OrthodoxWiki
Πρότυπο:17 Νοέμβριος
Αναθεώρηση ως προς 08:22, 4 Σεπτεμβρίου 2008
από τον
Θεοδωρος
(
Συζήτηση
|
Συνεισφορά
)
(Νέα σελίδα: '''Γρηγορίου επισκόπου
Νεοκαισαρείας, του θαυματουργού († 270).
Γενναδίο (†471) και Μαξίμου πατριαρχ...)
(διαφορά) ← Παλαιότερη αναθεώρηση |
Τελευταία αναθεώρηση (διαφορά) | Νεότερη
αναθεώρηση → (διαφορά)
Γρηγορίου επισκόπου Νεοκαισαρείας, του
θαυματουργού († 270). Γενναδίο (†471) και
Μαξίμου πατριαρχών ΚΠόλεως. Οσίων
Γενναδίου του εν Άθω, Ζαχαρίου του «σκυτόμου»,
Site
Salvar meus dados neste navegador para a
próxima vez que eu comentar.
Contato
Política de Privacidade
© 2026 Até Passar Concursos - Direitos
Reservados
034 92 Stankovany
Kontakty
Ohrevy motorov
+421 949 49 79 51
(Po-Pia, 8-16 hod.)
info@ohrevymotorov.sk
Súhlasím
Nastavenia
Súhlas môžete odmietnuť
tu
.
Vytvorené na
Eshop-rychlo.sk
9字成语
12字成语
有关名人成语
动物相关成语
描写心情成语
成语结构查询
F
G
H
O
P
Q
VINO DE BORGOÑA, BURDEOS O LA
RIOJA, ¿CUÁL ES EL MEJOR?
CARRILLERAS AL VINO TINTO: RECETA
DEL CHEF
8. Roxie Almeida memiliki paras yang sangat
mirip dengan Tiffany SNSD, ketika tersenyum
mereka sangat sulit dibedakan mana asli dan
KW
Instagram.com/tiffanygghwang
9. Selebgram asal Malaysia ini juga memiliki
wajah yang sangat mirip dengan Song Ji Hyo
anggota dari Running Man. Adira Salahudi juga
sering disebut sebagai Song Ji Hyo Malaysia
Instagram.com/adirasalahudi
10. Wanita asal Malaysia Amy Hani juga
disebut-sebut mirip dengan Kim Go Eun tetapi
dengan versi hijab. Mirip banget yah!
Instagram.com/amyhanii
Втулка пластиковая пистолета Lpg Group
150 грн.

---------------

Your task
Render every line of the material above as a single numbered list, leaving out any blank lines.

Task answer
1. OrthodoxWiki
2. Πρότυπο:17 Νοέμβριος
3. Αναθεώρηση ως προς 08:22, 4 Σεπτεμβρίου 2008
4. από τον
5. Θεοδωρος
6. (
7. Συζήτηση
8. |
9. Συνεισφορά
10. )
11. (Νέα σελίδα: '''Γρηγορίου επισκόπου
12. Νεοκαισαρείας, του θαυματουργού († 270).
13. Γενναδίο (†471) και Μαξίμου πατριαρχ...)
14. (διαφορά) ← Παλαιότερη αναθεώρηση |
15. Τελευταία αναθεώρηση (διαφορά) | Νεότερη
16. αναθεώρηση → (διαφορά)
17. Γρηγορίου επισκόπου Νεοκαισαρείας, του
18. θαυματουργού († 270). Γενναδίο (†471) και
19. Μαξίμου πατριαρχών ΚΠόλεως. Οσίων
20. Γενναδίου του εν Άθω, Ζαχαρίου του «σκυτόμου»,
21. Site
22. Salvar meus dados neste navegador para a
23. próxima vez que eu comentar.
24. Contato
25. Política de Privacidade
26. © 2026 Até Passar Concursos - Direitos
27. Reservados
28. 034 92 Stankovany
29. Kontakty
30. Ohrevy motorov
31. +421 949 49 79 51
32. (Po-Pia, 8-16 hod.)
33. info@ohrevymotorov.sk
34. Súhlasím
35. Nastavenia
36. Súhlas môžete odmietnuť
37. tu
38. .
39. Vytvorené na
40. Eshop-rychlo.sk
41. 9字成语
42. 12字成语
43. 有关名人成语
44. 动物相关成语
45. 描写心情成语
46. 成语结构查询
47. F
48. G
49. H
50. O
51. P
52. Q
53. VINO DE BORGOÑA, BURDEOS O LA
54. RIOJA, ¿CUÁL ES EL MEJOR?
55. CARRILLERAS AL VINO TINTO: RECETA
56. DEL CHEF
57. 8. Roxie Almeida memiliki paras yang sangat
58. mirip dengan Tiffany SNSD, ketika tersenyum
59. mereka sangat sulit dibedakan mana asli dan
60. KW
61. Instagram.com/tiffanygghwang
62. 9. Selebgram asal Malaysia ini juga memiliki
63. wajah yang sangat mirip dengan Song Ji Hyo
64. anggota dari Running Man. Adira Salahudi juga
65. sering disebut sebagai Song Ji Hyo Malaysia
66. Instagram.com/adirasalahudi
67. 10. Wanita asal Malaysia Amy Hani juga
68. disebut-sebut mirip dengan Kim Go Eun tetapi
69. dengan versi hijab. Mirip banget yah!
70. Instagram.com/amyhanii
71. Втулка пластиковая пистолета Lpg Group
72. 150 грн.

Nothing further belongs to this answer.